Defence Minister Florence Parly said France was not being sucked into an arms race and that the creation of a new French 'space command' announced by the president was central to a strategy to bolster defence capabilities, rather than offensive.

"If we want to be able to carry out real military operations in space, then we need to develop the ability to act alone," Parly said, speaking at the Lyon-Mont Verdun air base.

The 'space command', Parly said, would fall under the air force's control. With space fast becoming one of the greatest challenges to national security, the government would draw up new legislation to hand oversight of all French activities in space to the defence ministry.

President Emmanuel Macron's desire to create a space command, which Parly announced will go live on Sept. 1, followed U.S. President Donald Trump's plan to usher in a new space force that will form the sixth branch of the U.S. military by 2020.
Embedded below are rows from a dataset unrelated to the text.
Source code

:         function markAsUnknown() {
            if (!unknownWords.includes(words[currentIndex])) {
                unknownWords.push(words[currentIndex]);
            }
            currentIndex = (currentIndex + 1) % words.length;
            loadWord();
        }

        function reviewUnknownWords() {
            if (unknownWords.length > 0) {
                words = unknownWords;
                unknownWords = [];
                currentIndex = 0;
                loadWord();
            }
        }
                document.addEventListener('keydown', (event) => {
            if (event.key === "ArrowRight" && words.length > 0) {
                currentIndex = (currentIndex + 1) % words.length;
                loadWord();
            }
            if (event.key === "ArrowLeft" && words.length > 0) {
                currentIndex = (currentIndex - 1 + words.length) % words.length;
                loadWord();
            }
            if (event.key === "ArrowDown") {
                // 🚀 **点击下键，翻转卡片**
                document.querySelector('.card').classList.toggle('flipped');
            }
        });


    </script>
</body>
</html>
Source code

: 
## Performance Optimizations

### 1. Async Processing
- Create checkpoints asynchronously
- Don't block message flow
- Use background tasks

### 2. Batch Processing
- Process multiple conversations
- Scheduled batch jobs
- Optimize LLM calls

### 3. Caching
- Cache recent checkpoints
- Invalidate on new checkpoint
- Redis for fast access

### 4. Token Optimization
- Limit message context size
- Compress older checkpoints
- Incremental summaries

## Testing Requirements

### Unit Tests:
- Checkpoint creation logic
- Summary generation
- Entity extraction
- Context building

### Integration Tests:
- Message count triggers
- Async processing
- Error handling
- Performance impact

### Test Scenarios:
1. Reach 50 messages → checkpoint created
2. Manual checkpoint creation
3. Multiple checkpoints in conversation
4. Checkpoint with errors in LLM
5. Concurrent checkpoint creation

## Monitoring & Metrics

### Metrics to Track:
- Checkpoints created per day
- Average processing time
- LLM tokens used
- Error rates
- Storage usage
Parly described the mini-satellites that will patrol space from 2023 as "fearsome little detectors that will be the eyes of our most valuable satellites". Space and aeronautics company Thales had ambitions in the field, she said.

She called on France's European partners to work together on space surveillance. "In particular I count on Germany to be at the heart of space surveillance."

French convictions of the need to strengthen defence capacities in space were strengthened when a Russian satellite last year attempted to intercept transmissions from a Franco-Italian satellite used by both countries armies for secure communications in what it called an "act of espionage".

Oversight of French activities in space currently lies with the French Space Agency (CNES).